Dove sarà alle 6 del mattino del primo luglio? «A casa, a San Giovanni. Oppure in palestra ad allenarmi, ho già ripreso da tre settimane».
Niente ansia da free agency? «No, non molta. E’ normale che ci sia un pochino di agitazione e la curiosità di capire la tua nuova destinazione. Ma sono sempre stato abbastanza tranquillo in questo periodo».
Non vive col telefonino sempre a portata di mano? «Quello sì, tengo sempre acceso sia quello italiano che quello americano, anche di notte. Ricordo l’anno scorso, quando Charlotte mi mandò ad Atlanta in cambio di Dwight Howard il giorno prima del draft. Ero in Italia, erano le 3 del mattino e ricordo ancora quanto fu strano cambiare squadra di notte, saperlo mentre ero a letto. In quella circostanza non avevo voce in capitolo, essendo sotto contratto. Stavolta sarà diverso perché posso dire la mia».
Dove vorrebbe giocare? «Non ho mai nascosto che a Philadelphia mi sono trovato molto bene. Ma non voglio fare proclami e dire che tornerò sicuramente lì: so benissimo che può succedere di tutto durante la free agency. Spero di trovare un contratto importante in una squadra con tante ambizioni».

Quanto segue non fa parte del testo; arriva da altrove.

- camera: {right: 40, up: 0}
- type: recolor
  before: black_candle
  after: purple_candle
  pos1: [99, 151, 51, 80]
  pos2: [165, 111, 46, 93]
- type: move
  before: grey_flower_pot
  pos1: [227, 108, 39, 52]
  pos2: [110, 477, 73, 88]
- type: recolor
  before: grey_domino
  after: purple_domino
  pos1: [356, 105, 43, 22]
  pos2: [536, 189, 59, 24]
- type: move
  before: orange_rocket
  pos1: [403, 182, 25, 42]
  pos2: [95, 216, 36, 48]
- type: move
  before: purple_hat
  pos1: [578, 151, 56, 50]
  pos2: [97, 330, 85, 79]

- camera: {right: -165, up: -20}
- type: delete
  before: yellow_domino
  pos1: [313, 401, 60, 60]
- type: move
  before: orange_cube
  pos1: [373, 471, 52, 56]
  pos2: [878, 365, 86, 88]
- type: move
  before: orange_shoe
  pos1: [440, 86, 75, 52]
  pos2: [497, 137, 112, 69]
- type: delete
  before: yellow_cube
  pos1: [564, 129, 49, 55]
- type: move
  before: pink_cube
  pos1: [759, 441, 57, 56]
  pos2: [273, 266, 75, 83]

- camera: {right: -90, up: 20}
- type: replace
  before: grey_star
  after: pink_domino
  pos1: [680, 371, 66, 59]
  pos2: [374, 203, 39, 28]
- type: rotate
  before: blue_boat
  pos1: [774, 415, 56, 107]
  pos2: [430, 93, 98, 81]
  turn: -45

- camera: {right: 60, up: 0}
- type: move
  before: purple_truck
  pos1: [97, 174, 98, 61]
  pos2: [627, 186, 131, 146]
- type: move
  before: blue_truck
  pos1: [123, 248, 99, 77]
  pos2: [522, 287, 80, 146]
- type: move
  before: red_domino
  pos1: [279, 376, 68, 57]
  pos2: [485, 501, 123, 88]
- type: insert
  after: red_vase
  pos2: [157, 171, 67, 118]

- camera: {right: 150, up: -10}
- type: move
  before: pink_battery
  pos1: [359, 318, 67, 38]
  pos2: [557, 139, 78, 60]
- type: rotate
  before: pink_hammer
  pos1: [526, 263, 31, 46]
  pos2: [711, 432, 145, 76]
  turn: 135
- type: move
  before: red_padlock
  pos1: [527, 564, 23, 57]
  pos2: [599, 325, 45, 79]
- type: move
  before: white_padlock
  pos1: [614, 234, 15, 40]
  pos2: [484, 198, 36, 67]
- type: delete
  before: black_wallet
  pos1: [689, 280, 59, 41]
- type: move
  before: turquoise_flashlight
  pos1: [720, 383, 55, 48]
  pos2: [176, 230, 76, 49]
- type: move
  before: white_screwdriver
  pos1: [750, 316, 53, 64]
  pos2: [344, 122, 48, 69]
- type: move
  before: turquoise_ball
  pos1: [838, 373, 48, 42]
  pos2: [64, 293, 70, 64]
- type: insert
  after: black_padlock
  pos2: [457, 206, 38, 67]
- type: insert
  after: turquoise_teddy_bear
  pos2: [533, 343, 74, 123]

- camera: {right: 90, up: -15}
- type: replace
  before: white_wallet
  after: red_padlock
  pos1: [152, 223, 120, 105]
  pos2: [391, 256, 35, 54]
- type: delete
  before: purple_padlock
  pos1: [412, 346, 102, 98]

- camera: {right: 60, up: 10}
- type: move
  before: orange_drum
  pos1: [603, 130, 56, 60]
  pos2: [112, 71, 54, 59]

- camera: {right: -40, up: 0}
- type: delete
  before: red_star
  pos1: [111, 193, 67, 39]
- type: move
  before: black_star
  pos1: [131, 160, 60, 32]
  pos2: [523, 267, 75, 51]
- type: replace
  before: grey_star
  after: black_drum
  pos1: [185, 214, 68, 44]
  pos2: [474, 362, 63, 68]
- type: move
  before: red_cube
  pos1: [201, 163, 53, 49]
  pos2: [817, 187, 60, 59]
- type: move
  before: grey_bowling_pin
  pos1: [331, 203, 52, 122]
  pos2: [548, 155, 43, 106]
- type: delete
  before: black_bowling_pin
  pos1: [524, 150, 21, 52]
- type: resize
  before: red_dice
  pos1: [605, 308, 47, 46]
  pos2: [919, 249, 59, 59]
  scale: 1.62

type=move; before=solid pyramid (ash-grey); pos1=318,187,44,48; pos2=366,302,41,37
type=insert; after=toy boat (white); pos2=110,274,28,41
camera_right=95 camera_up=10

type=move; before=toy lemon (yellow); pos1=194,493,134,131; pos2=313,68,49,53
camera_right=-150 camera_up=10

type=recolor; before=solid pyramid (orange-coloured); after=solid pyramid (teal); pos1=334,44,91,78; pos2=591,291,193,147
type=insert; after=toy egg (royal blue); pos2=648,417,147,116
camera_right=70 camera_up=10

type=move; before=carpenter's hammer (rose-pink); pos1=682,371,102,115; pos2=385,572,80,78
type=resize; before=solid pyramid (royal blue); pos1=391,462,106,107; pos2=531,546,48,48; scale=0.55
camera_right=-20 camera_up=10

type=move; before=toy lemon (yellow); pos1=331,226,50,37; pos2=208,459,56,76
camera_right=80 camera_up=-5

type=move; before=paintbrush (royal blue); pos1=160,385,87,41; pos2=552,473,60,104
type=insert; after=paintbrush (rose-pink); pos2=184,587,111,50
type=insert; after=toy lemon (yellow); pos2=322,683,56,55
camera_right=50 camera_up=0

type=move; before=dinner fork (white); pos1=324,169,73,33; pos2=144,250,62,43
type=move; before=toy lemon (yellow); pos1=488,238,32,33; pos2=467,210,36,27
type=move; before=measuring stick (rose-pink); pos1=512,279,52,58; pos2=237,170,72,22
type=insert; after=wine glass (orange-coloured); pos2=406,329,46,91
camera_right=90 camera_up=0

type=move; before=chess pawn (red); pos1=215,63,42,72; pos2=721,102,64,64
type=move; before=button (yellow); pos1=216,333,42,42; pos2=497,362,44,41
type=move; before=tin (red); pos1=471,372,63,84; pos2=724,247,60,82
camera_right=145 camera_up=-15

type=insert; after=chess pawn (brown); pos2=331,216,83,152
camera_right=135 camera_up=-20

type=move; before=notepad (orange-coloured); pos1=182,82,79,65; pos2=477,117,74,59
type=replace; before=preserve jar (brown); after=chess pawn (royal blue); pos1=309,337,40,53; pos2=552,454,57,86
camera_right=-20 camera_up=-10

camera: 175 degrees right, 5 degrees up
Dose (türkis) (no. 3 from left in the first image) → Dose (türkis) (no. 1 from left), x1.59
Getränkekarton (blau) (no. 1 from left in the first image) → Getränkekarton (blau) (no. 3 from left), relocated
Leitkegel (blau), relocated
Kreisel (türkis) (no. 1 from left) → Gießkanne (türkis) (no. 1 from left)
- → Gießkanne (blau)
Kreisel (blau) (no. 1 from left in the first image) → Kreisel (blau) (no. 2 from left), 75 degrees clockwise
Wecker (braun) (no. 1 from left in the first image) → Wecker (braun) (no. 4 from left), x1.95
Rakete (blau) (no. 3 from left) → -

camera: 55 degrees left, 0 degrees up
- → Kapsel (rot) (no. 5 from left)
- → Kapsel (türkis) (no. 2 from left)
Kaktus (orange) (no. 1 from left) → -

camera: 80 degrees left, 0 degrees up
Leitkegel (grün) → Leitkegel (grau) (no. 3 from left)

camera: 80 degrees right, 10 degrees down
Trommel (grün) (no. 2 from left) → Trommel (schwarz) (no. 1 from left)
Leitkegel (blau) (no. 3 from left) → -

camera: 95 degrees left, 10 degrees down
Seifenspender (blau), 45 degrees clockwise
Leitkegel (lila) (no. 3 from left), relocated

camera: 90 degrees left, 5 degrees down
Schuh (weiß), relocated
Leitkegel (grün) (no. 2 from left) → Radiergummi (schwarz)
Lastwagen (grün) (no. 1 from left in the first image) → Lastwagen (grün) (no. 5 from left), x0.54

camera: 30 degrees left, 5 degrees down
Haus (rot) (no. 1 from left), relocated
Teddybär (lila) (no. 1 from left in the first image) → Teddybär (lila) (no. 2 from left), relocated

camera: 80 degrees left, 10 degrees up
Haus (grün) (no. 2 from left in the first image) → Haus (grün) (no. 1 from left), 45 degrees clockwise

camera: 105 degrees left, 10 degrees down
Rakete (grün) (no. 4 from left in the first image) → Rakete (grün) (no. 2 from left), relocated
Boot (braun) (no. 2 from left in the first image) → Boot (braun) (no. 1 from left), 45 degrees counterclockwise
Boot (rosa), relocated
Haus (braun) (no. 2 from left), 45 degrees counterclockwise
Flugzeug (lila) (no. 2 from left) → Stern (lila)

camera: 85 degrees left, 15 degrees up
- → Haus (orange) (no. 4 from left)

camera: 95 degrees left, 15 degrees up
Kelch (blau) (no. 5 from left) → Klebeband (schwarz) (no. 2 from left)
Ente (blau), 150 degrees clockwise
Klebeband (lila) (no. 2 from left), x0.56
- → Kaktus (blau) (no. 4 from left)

Quando pensa di trovare un contratto? «So di avere davanti una lista abbastanza lunga, che prima che possa sistemarmi io deve piazzarsi gente come LeBron, Kevin Durant e Chris Paul. Penso comunque di avere un contratto entro le prime due settimane di luglio. Massimo le prime tre».
Come deciderà dove andare? «Le squadre contattano Sam, il mio agente. Lui e mio fratello Umberto, che lavora con lui a Los Angeles, di solito mi chiamano col vivavoce e ci confrontiamo: quale team mi ha cercato, che offerta ha fatto, che tipo di squadra si è fatta avanti, quello che potrebbe essere il mio ruolo, cosa hanno detto il general manager o il coach durante la chiacchierata col mio agente. Poi ci riflettiamo su e aspettiamo, consapevoli di quanto sia importante non prendere decisioni affrettate».
Rifarebbe una scelta come quella di tre anni fa, quando andò in una squadra di secondo piano come Sacramento che però metteva sul piatto un’offerta economica importante? «Devo ammetterlo: non lo rifarei. In quelle situazioni però non è facile gestire le tante cose che ti succedono. E se arriva un’offerta economica importante, per un giocatore della mia età diventa un fattore da tenere in considerazione».